**Description of the task:** Copy the lines from the start of the records below through the line containing "(at 11.046 6.588)", both included, and leave out the pictures.

**Records from a data collection:**
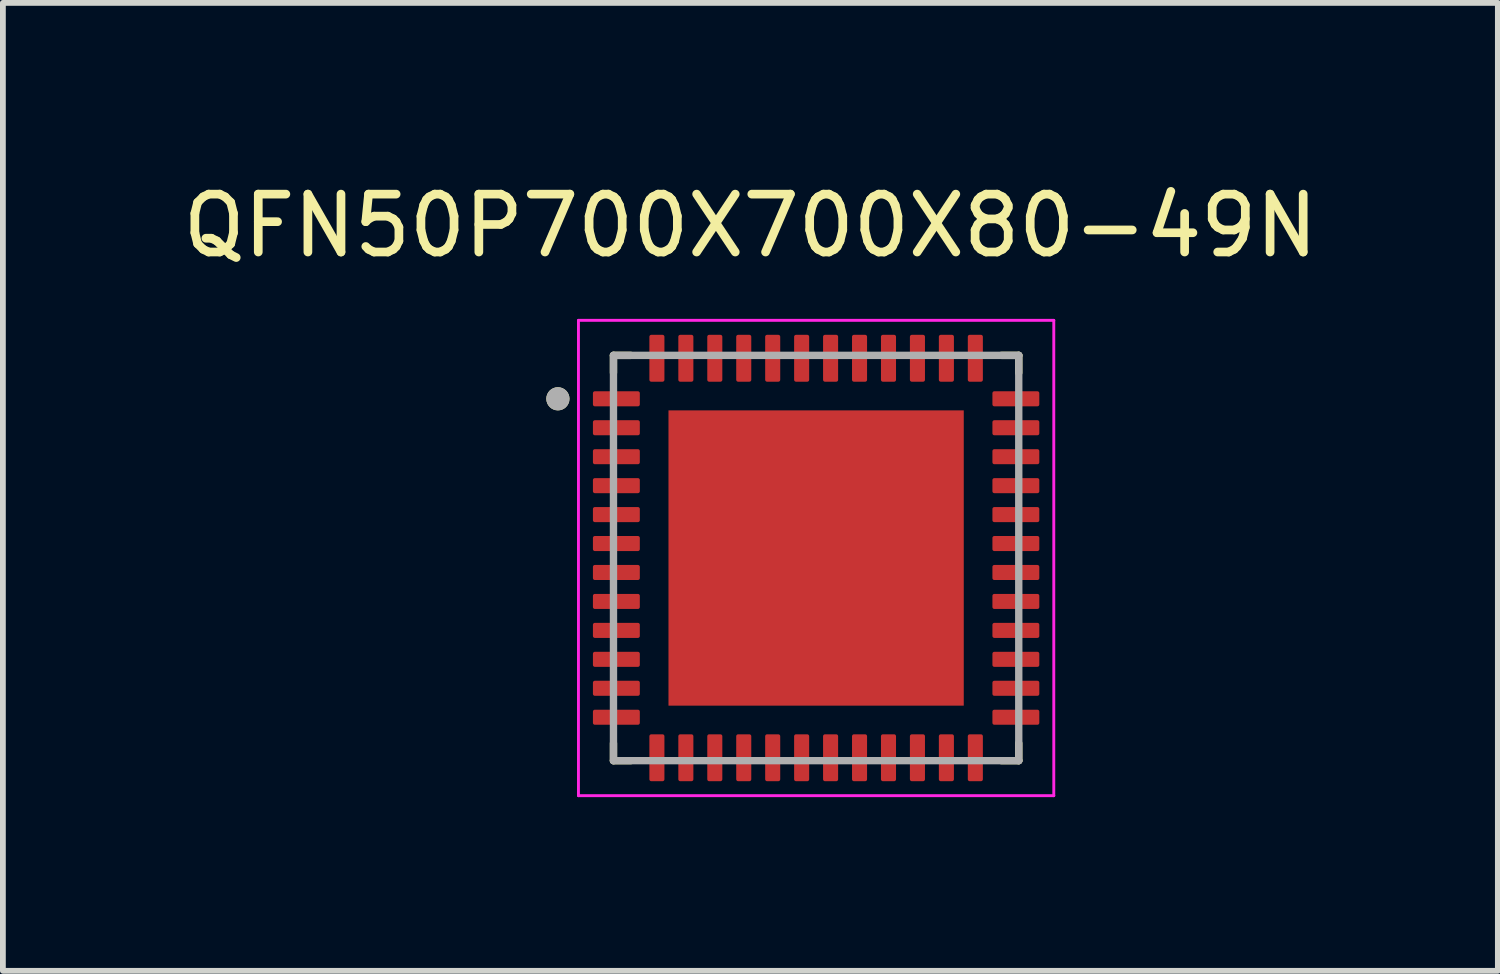
<source format=kicad_pcb>
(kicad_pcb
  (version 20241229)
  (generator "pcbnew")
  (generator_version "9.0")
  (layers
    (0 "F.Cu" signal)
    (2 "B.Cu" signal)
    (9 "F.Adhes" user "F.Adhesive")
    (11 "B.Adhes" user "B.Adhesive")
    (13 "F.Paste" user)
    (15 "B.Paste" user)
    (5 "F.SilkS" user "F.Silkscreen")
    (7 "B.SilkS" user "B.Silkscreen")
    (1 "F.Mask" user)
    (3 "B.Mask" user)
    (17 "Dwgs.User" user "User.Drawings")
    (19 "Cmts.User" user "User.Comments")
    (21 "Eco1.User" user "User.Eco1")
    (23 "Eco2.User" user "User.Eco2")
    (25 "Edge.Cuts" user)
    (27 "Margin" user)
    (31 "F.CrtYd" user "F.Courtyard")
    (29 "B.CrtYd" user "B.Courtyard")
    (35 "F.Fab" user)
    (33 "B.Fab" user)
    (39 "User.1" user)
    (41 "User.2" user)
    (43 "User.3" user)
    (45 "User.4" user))
  (footprint "QFN50P700X700X80-49N"
    (layer "F.Cu")
    (at 11.046 6.588)
    (property "Reference" "QFN50P700X700X80-49N" (at -1.135 -5.74 0) (layer "F.SilkS") (effects (font (size 1 1) (thickness 0.15))))
    (attr smd)
    (fp_line (start -3.5 -3.5) (end -3.5 -3.2) (stroke (width 0.127) (type solid)) (layer "F.SilkS"))
    (fp_line (start -3.5 -3.5) (end -3.2 -3.5) (stroke (width 0.127) (type solid)) (layer "F.SilkS"))
    (fp_line (start -3.5 3.5) (end -3.5 3.2) (stroke (width 0.127) (type solid)) (layer "F.SilkS"))
    (fp_line (start -3.5 3.5) (end -3.2 3.5) (stroke (width 0.127) (type solid)) (layer "F.SilkS"))
    (fp_line (start 3.5 -3.5) (end 3.2 -3.5) (stroke (width 0.127) (type solid)) (layer "F.SilkS"))
    (fp_line (start 3.5 -3.5) (end 3.5 -3.2) (stroke (width 0.127) (type solid)) (layer "F.SilkS"))
    (fp_line (start 3.5 3.5) (end 3.2 3.5) (stroke (width 0.127) (type solid)) (layer "F.SilkS"))
    (fp_line (start 3.5 3.5) (end 3.5 3.2) (stroke (width 0.127) (type solid)) (layer "F.SilkS"))
    (fp_circle (center -4.46 -2.75) (end -4.36 -2.75) (stroke (width 0.2) (type solid)) (fill no) (layer "F.SilkS"))
    (fp_poly (pts (xy -2.085 -2.085) (xy -0.465 -2.085) (xy -0.465 -0.465) (xy -2.085 -0.465)) (stroke (width 0.01) (type solid)) (fill yes) (layer "F.Paste"))
    (fp_poly (pts (xy -2.085 0.465) (xy -0.465 0.465) (xy -0.465 2.085) (xy -2.085 2.085)) (stroke (width 0.01) (type solid)) (fill yes) (layer "F.Paste"))
    (fp_poly (pts (xy 0.465 -2.085) (xy 2.085 -2.085) (xy 2.085 -0.465) (xy 0.465 -0.465)) (stroke (width 0.01) (type solid)) (fill yes) (layer "F.Paste"))
    (fp_poly (pts (xy 0.465 0.465) (xy 2.085 0.465) (xy 2.085 2.085) (xy 0.465 2.085)) (stroke (width 0.01) (type solid)) (fill yes) (layer "F.Paste"))
    (fp_line (start -4.105 -4.105) (end 4.105 -4.105) (stroke (width 0.05) (type solid)) (layer "F.CrtYd"))
    (fp_line (start -4.105 4.105) (end -4.105 -4.105) (stroke (width 0.05) (type solid)) (layer "F.CrtYd"))
    (fp_line (start -4.105 4.105) (end 4.105 4.105) (stroke (width 0.05) (type solid)) (layer "F.CrtYd"))
    (fp_line (start 4.105 4.105) (end 4.105 -4.105) (stroke (width 0.05) (type solid)) (layer "F.CrtYd"))
    (fp_line (start -3.5 3.5) (end -3.5 -3.5) (stroke (width 0.127) (type solid)) (layer "F.Fab"))
    (fp_line (start 3.5 -3.5) (end -3.5 -3.5) (stroke (width 0.127) (type solid)) (layer "F.Fab"))
    (fp_line (start 3.5 3.5) (end -3.5 3.5) (stroke (width 0.127) (type solid)) (layer "F.Fab"))
    (fp_line (start 3.5 3.5) (end 3.5 -3.5) (stroke (width 0.127) (type solid)) (layer "F.Fab"))
    (fp_circle (center -4.46 -2.75) (end -4.36 -2.75) (stroke (width 0.2) (type solid)) (fill no) (layer "F.Fab"))
    (pad "1" smd roundrect (at -3.45 -2.75) (size 0.81 0.26) (layers "F.Cu" "F.Mask" "F.Paste") (roundrect_rratio 0.125))
    (pad "2" smd roundrect (at -3.45 -2.25) (size 0.81 0.26) (layers "F.Cu" "F.Mask" "F.Paste") (roundrect_rratio 0.125))
    (pad "3" smd roundrect (at -3.45 -1.75) (size 0.81 0.26) (layers "F.Cu" "F.Mask" "F.Paste") (roundrect_rratio 0.125))
    (pad "4" smd roundrect (at -3.45 -1.25) (size 0.81 0.26) (layers "F.Cu" "F.Mask" "F.Paste") (roundrect_rratio 0.125))
    (pad "5" smd roundrect (at -3.45 -0.75) (size 0.81 0.26) (layers "F.Cu" "F.Mask" "F.Paste") (roundrect_rratio 0.125))
    (pad "6" smd roundrect (at -3.45 -0.25) (size 0.81 0.26) (layers "F.Cu" "F.Mask" "F.Paste") (roundrect_rratio 0.125))
    (pad "7" smd roundrect (at -3.45 0.25) (size 0.81 0.26) (layers "F.Cu" "F.Mask" "F.Paste") (roundrect_rratio 0.125))
    (pad "8" smd roundrect (at -3.45 0.75) (size 0.81 0.26) (layers "F.Cu" "F.Mask" "F.Paste") (roundrect_rratio 0.125))
    (pad "9" smd roundrect (at -3.45 1.25) (size 0.81 0.26) (layers "F.Cu" "F.Mask" "F.Paste") (roundrect_rratio 0.125))
    (pad "10" smd roundrect (at -3.45 1.75) (size 0.81 0.26) (layers "F.Cu" "F.Mask" "F.Paste") (roundrect_rratio 0.125))
    (pad "11" smd roundrect (at -3.45 2.25) (size 0.81 0.26) (layers "F.Cu" "F.Mask" "F.Paste") (roundrect_rratio 0.125))
    (pad "12" smd roundrect (at -3.45 2.75) (size 0.81 0.26) (layers "F.Cu" "F.Mask" "F.Paste") (roundrect_rratio 0.125))
    (pad "13" smd roundrect (at -2.75 3.45) (size 0.26 0.81) (layers "F.Cu" "F.Mask" "F.Paste") (roundrect_rratio 0.125))
    (pad "14" smd roundrect (at -2.25 3.45) (size 0.26 0.81) (layers "F.Cu" "F.Mask" "F.Paste") (roundrect_rratio 0.125))
    (pad "15" smd roundrect (at -1.75 3.45) (size 0.26 0.81) (layers "F.Cu" "F.Mask" "F.Paste") (roundrect_rratio 0.125))
    (pad "16" smd roundrect (at -1.25 3.45) (size 0.26 0.81) (layers "F.Cu" "F.Mask" "F.Paste") (roundrect_rratio 0.125))
    (pad "17" smd roundrect (at -0.75 3.45) (size 0.26 0.81) (layers "F.Cu" "F.Mask" "F.Paste") (roundrect_rratio 0.125))
    (pad "18" smd roundrect (at -0.25 3.45) (size 0.26 0.81) (layers "F.Cu" "F.Mask" "F.Paste") (roundrect_rratio 0.125))
    (pad "19" smd roundrect (at 0.25 3.45) (size 0.26 0.81) (layers "F.Cu" "F.Mask" "F.Paste") (roundrect_rratio 0.125))
    (pad "20" smd roundrect (at 0.75 3.45) (size 0.26 0.81) (layers "F.Cu" "F.Mask" "F.Paste") (roundrect_rratio 0.125))
    (pad "21" smd roundrect (at 1.25 3.45) (size 0.26 0.81) (layers "F.Cu" "F.Mask" "F.Paste") (roundrect_rratio 0.125))
    (pad "22" smd roundrect (at 1.75 3.45) (size 0.26 0.81) (layers "F.Cu" "F.Mask" "F.Paste") (roundrect_rratio 0.125))
    (pad "23" smd roundrect (at 2.25 3.45) (size 0.26 0.81) (layers "F.Cu" "F.Mask" "F.Paste") (roundrect_rratio 0.125))
    (pad "24" smd roundrect (at 2.75 3.45) (size 0.26 0.81) (layers "F.Cu" "F.Mask" "F.Paste") (roundrect_rratio 0.125))
    (pad "25" smd roundrect (at 3.45 2.75) (size 0.81 0.26) (layers "F.Cu" "F.Mask" "F.Paste") (roundrect_rratio 0.125))
    (pad "26" smd roundrect (at 3.45 2.25) (size 0.81 0.26) (layers "F.Cu" "F.Mask" "F.Paste") (roundrect_rratio 0.125))
    (pad "27" smd roundrect (at 3.45 1.75) (size 0.81 0.26) (layers "F.Cu" "F.Mask" "F.Paste") (roundrect_rratio 0.125))
    (pad "28" smd roundrect (at 3.45 1.25) (size 0.81 0.26) (layers "F.Cu" "F.Mask" "F.Paste") (roundrect_rratio 0.125))
    (pad "29" smd roundrect (at 3.45 0.75) (size 0.81 0.26) (layers "F.Cu" "F.Mask" "F.Paste") (roundrect_rratio 0.125))
    (pad "30" smd roundrect (at 3.45 0.25) (size 0.81 0.26) (layers "F.Cu" "F.Mask" "F.Paste") (roundrect_rratio 0.125))
    (pad "31" smd roundrect (at 3.45 -0.25) (size 0.81 0.26) (layers "F.Cu" "F.Mask" "F.Paste") (roundrect_rratio 0.125))
    (pad "32" smd roundrect (at 3.45 -0.75) (size 0.81 0.26) (layers "F.Cu" "F.Mask" "F.Paste") (roundrect_rratio 0.125))
    (pad "33" smd roundrect (at 3.45 -1.25) (size 0.81 0.26) (layers "F.Cu" "F.Mask" "F.Paste") (roundrect_rratio 0.125))
    (pad "34" smd roundrect (at 3.45 -1.75) (size 0.81 0.26) (layers "F.Cu" "F.Mask" "F.Paste") (roundrect_rratio 0.125))
    (pad "35" smd roundrect (at 3.45 -2.25) (size 0.81 0.26) (layers "F.Cu" "F.Mask" "F.Paste") (roundrect_rratio 0.125))
    (pad "36" smd roundrect (at 3.45 -2.75) (size 0.81 0.26) (layers "F.Cu" "F.Mask" "F.Paste") (roundrect_rratio 0.125))
    (pad "37" smd roundrect (at 2.75 -3.45) (size 0.26 0.81) (layers "F.Cu" "F.Mask" "F.Paste") (roundrect_rratio 0.125))
    (pad "38" smd roundrect (at 2.25 -3.45) (size 0.26 0.81) (layers "F.Cu" "F.Mask" "F.Paste") (roundrect_rratio 0.125))
    (pad "39" smd roundrect (at 1.75 -3.45) (size 0.26 0.81) (layers "F.Cu" "F.Mask" "F.Paste") (roundrect_rratio 0.125))
    (pad "40" smd roundrect (at 1.25 -3.45) (size 0.26 0.81) (layers "F.Cu" "F.Mask" "F.Paste") (roundrect_rratio 0.125))
    (pad "41" smd roundrect (at 0.75 -3.45) (size 0.26 0.81) (layers "F.Cu" "F.Mask" "F.Paste") (roundrect_rratio 0.125))
    (pad "42" smd roundrect (at 0.25 -3.45) (size 0.26 0.81) (layers "F.Cu" "F.Mask" "F.Paste") (roundrect_rratio 0.125))
    (pad "43" smd roundrect (at -0.25 -3.45) (size 0.26 0.81) (layers "F.Cu" "F.Mask" "F.Paste") (roundrect_rratio 0.125))
    (pad "44" smd roundrect (at -0.75 -3.45) (size 0.26 0.81) (layers "F.Cu" "F.Mask" "F.Paste") (roundrect_rratio 0.125))
    (pad "45" smd roundrect (at -1.25 -3.45) (size 0.26 0.81) (layers "F.Cu" "F.Mask" "F.Paste") (roundrect_rratio 0.125))
    (pad "46" smd roundrect (at -1.75 -3.45) (size 0.26 0.81) (layers "F.Cu" "F.Mask" "F.Paste") (roundrect_rratio 0.125))
    (pad "47" smd roundrect (at -2.25 -3.45) (size 0.26 0.81) (layers "F.Cu" "F.Mask" "F.Paste") (roundrect_rratio 0.125))
    (pad "48" smd roundrect (at -2.75 -3.45) (size 0.26 0.81) (layers "F.Cu" "F.Mask" "F.Paste") (roundrect_rratio 0.125))
    (pad "49" smd rect (at 0 0) (size 5.1 5.1) (layers "F.Cu" "F.Mask")))
  (gr_rect
    (start -3 -3)
    (end 22.821 13.718)
    (stroke (width 0.1) (type default))
    (fill no)
    (layer "Edge.Cuts")))
</source>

**Reply:**
<source format=kicad_pcb>
(kicad_pcb
  (version 20241229)
  (generator "pcbnew")
  (generator_version "9.0")
  (layers
    (0 "F.Cu" signal)
    (2 "B.Cu" signal)
    (9 "F.Adhes" user "F.Adhesive")
    (11 "B.Adhes" user "B.Adhesive")
    (13 "F.Paste" user)
    (15 "B.Paste" user)
    (5 "F.SilkS" user "F.Silkscreen")
    (7 "B.SilkS" user "B.Silkscreen")
    (1 "F.Mask" user)
    (3 "B.Mask" user)
    (17 "Dwgs.User" user "User.Drawings")
    (19 "Cmts.User" user "User.Comments")
    (21 "Eco1.User" user "User.Eco1")
    (23 "Eco2.User" user "User.Eco2")
    (25 "Edge.Cuts" user)
    (27 "Margin" user)
    (31 "F.CrtYd" user "F.Courtyard")
    (29 "B.CrtYd" user "B.Courtyard")
    (35 "F.Fab" user)
    (33 "B.Fab" user)
    (39 "User.1" user)
    (41 "User.2" user)
    (43 "User.3" user)
    (45 "User.4" user))
  (footprint "QFN50P700X700X80-49N"
    (layer "F.Cu")
    (at 11.046 6.588)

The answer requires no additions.